* Directive A
In the kernel oops reply, after switching to which kernel version did the problem emerge?
* Directive B
Carry on with the kernel oops reply, starting right after its final line.
[Opening Given passage section]
On 16.3.2009 04:42, Lin Ming wrote:
>> sometimes, when booting up/resuming from disk, I get an oops[1].
>>
>> obj_desc->common_field.access_bit_width is zero, but even after the
>> loop. Division before the loop is apparently OK.
>
> Would please try below debug patch to see which region filed is
> accessed?

Yes, except the fact, we wouldn't see anything :) -- I'll add inside the
if a return statement or something to disallow the oops to flood screen.

Also, it doesn't happen regularly. Mostly several first tries after cold
start. I hope this is a regression and not a HW problem, but it emerged
after switching to 2.6.29-*, I will keep you informed.

Thanks.
[Closing Given passage section]
[Opening Recorded information section]
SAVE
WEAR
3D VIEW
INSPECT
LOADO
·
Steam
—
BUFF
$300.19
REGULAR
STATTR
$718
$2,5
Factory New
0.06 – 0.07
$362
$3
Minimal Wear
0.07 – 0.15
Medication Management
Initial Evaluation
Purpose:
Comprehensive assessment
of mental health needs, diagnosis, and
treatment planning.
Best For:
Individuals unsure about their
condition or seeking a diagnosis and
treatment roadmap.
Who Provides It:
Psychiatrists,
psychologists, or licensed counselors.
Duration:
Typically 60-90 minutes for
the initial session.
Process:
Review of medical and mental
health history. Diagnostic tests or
[Closing Recorded information section]
[Opening Recorded information section]
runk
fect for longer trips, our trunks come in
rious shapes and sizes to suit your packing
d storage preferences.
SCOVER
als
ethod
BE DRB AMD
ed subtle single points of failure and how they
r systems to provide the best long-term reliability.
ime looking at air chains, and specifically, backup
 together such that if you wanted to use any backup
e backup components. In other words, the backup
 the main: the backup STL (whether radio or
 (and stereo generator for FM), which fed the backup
[Closing Recorded information section]
* Answer section A
It emerged after switching to 2.6.29-*.

* Answer section B
2009-03-18 08:09:15

by Jiri Slaby

[permalink] [raw]
Subject: Re: 2.6.29 acpi regression: acpi_ex_extract_from_field -- div by zero

On 16.3.2009 17:31, Jiri Slaby wrote:
> On 16.3.2009 04:42, Lin Ming wrote:
>>> sometimes, when booting up/resuming from disk, I get an oops[1].
>>>
>>> obj_desc->common_field.access_bit_width is zero, but even after the
>>> loop. Division before the loop is apparently OK.
>>
>> Would please try below debug patch to see which region filed is
>> accessed?
>
> Yes, except the fact, we wouldn't see anything :) -- I'll add inside the
> if a return statement or something to disallow the oops to flood screen.
>
> Also, it doesn't happen regularly. Mostly several first tries after cold
> start. I hope this is a regression and not a HW problem, but it emerged
> after switching to 2.6.29-*, I will keep you informed.

Hmm, I didn't see it with rc8 and this patch applied so far (no 'ACPI
Debug' in dmesg). Also I don't see anything changed within drivers/acpi/
et al. between rc7 and rc8. Maybe the timing changed somewhere else...
I'm confused, but keep trying.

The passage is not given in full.